I've found myself setting up one-time Windows 2000/XP VMs just to access backups made after 2000.
I can only speak for macrium but they have good reasons to use their own format, so that you can have differential mountable backups. That's very different from someone inventing tar-but-worse.
I have at various times considered a tape backup solution for my home, but always give up when it seems every tape vendor is only interested in business clients. It was a race to stay ahead of hard drives and oftentimes they seemed to be losing. The price points were clearly aimed at business customers, especially on the larger capacity tapes. In the end I do backup to hard drives instead because it's much cheaper and faster.
Tape absolutely isn't viable for the consumer at all, but definitely worth exploring for the novelty. Even if you manage to get a pretty good deal on a legacy LTO system (other formats don't even come close to the tb/$ of 10+ year old LTO and drives are still fairly cheap), the drives aren't being made any more and aren't getting any cheaper. Backwards compatibilty may be in your favor depending on your choice of tape generation at least, I think there's at least two generations guaranteed. Optical will probably remain king though the pricing is worse than HDDs, there's no shortage of DVD or BD readers, but you might run into issues with quad layer 128 BD as they only hit the market fairly recently.
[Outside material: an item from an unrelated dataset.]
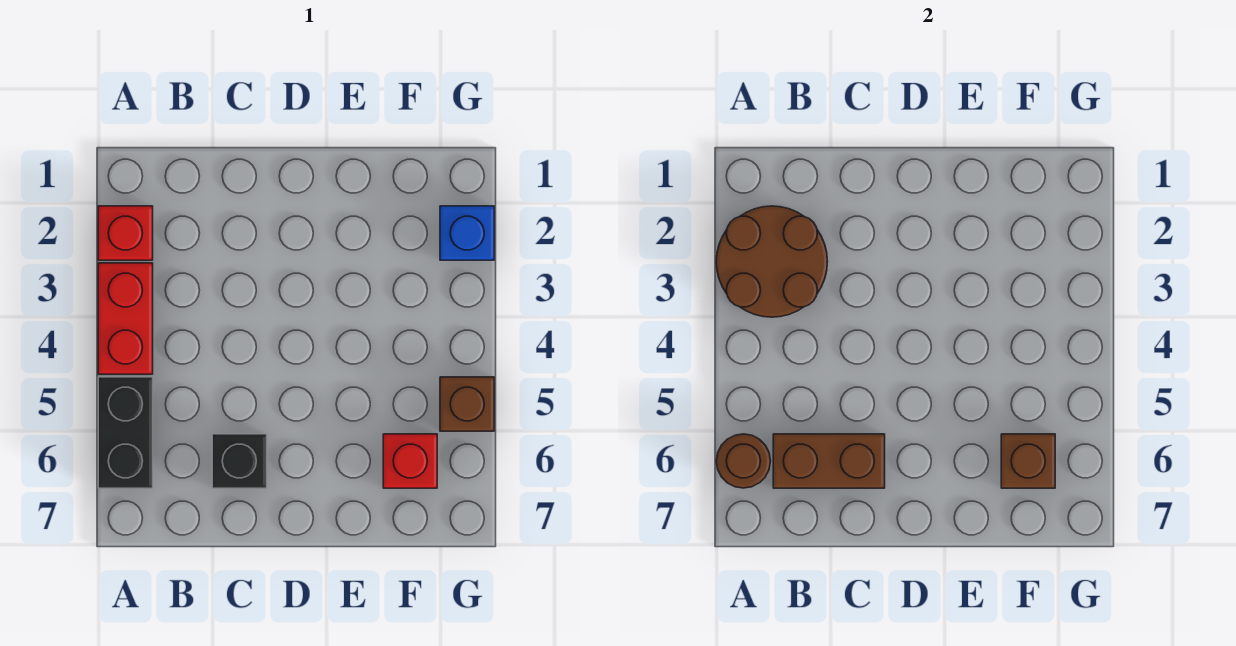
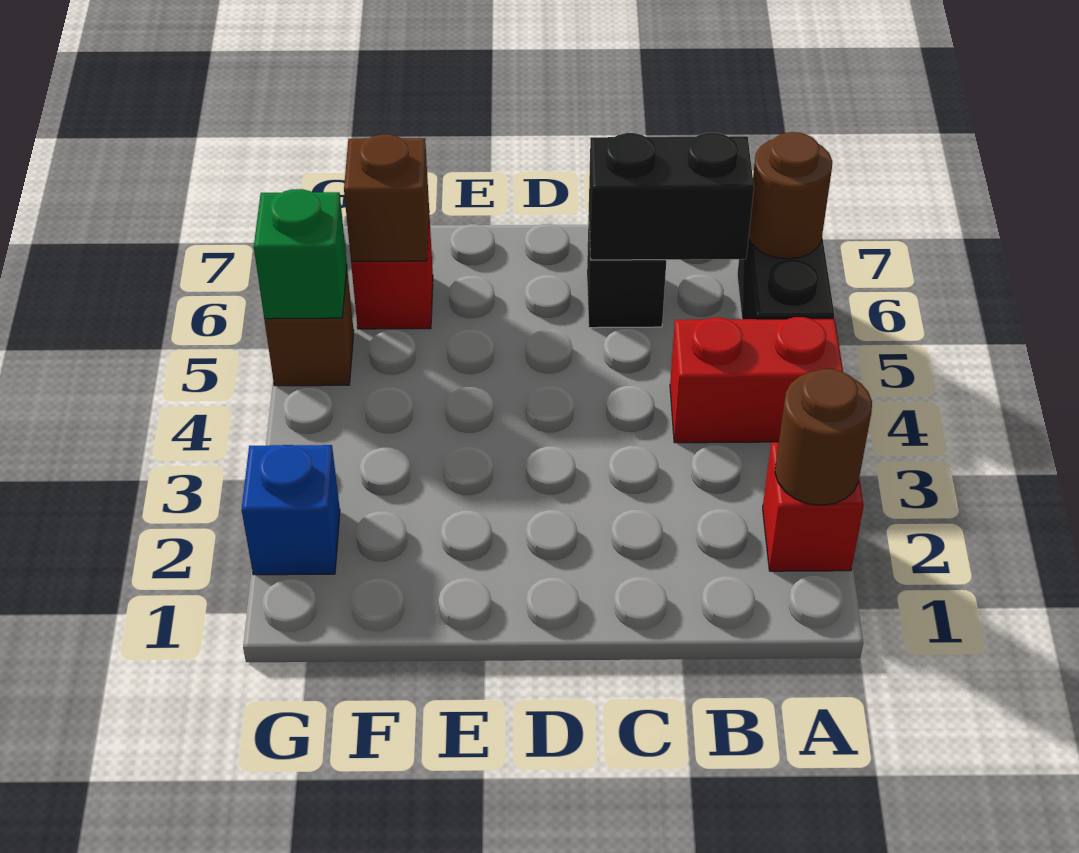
brown 2x2 round brick [716,206,828,317] -> brown 1x1 round brick [775,369,872,505]
red 1x2 brick [98,263,153,374] -> red 1x2 brick turned to [670,317,843,443]
brown 1x2 brick [773,434,885,488] -> black 1x2 brick [589,133,754,260]
none -> green 1x1 brick [254,189,347,319]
The only reasonable solution is to keep migrating and checking the data on various media; but this is expensive and often deemed not worth it.
2 replies →
Tape drive and Bareos/Bacula "just works"
Absolutely not worth it tho. Drives are hideously expensive which means they only start making sense where you have at least dozens of tapes.
There is an advantage of tapes not being electrically connected most of the time so lightning strike will not burn your archives, I have pondered making a separate box with a bunch of hard drives that boots once a month and just copies last months of backups on hard drives, powered from solar or something just to separate from the network
The only way to do tape at home is with used equipment and Linux/BSD. You can do quite a bit with tar and mt (iirc) - even controlling auto loaders.
What’s fun are the hard drive based systems designed to perfectly imitate a tape autoloader so you don’t have to buy new backup software (virtual tape libraries).